The Chinese capital has been battered by several sandstorms over the past two months, prompting the communist government to step up efforts to combat desertification. China is losing thousands of square kilometers of arable land to the deserts each year - the fastest rate in the world. VOA's Luis Ramirez reports from Beijing.

Springtime in Beijing means sandstorms -- a reminder that the desert is advancing. Scientists say the deserts of northern and western China are expanding by several hundred thousand square kilometers a year.

They estimate that in just a few years, the Chinese capital could be covered with silt. Officials fear much of the nation could look like that unless they speed up efforts to stop the advance of the deserts.  The cause: centuries of overgrazing and forest clearing.

The government has spent billions of dollars and mobilized thousands of rural residents over the past decade in tree-planting campaigns.

Government officials are keen to show off their efforts, which have been intensified after international criticism. South Korea and Japan have blasted Beijing for not doing enough to control the dust clouds that foul the air over their territories.
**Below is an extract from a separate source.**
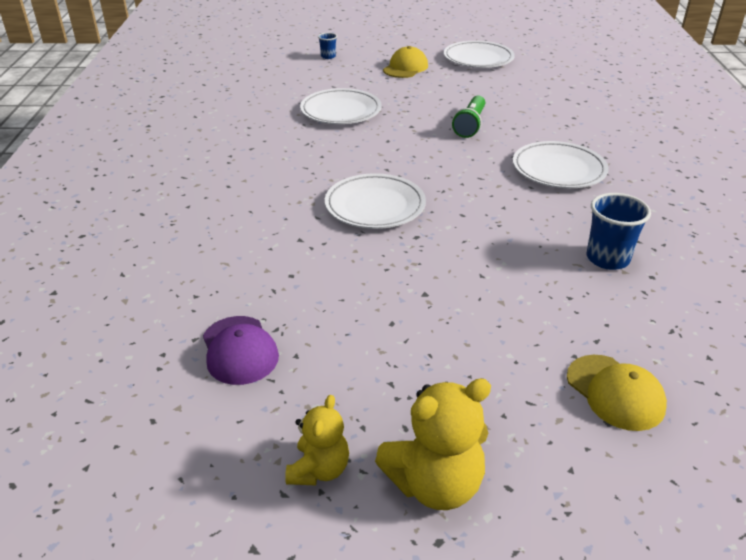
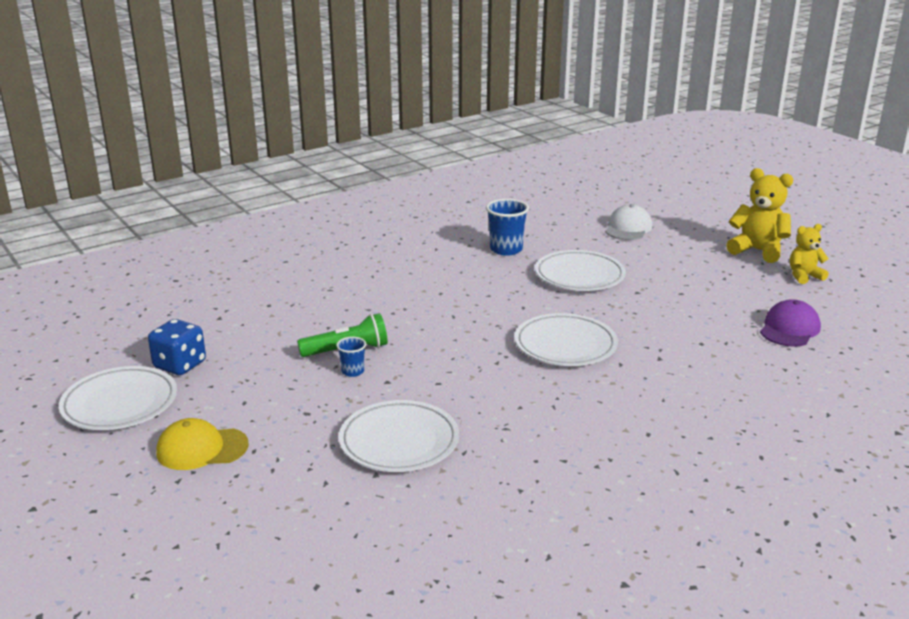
camera: 125 degrees left, 10 degrees down
blue cup [318,33,337,59] -> blue cup moved to [336,337,366,377]
white plate [513,141,608,188] -> white plate moved to [535,250,626,291]
yellow cap [567,355,667,431] -> white cap [605,204,652,240]
none -> blue dice [148,319,206,375]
Cao Qingyao, a spokesman for China's State Forestry Administration, took journalists to desert areas in Hebei province, just 100 kilometers northwest of Beijing.  He says Japan and South Korea should not blame China for their dust problems. The official says Beijing has made great strides in combating desertification and he says China is, in fact, a victim of the problem.

But critics say the Chinese government is relying too much on highly visible methods, like planting trees. Grass, they say, is more effective in holding the topsoil in place, but is not as likely to be noticed by officials who approve the funding for anti-desertification projects.

Christopher Flavin, head of the Worldwatch Institute, was recently in China to talk about the country's environmental challenges. He says Beijing will have no choice but to come up with a more effective approach. "Environmental damage is going to become a major threat to economic development," says Flavin.

Environmentalists say the only real solution is to ease pressure on the land, a monumental task for a nation that is struggling to feed itself. In the past decade, China has gone from being an exporter of grain to an importer.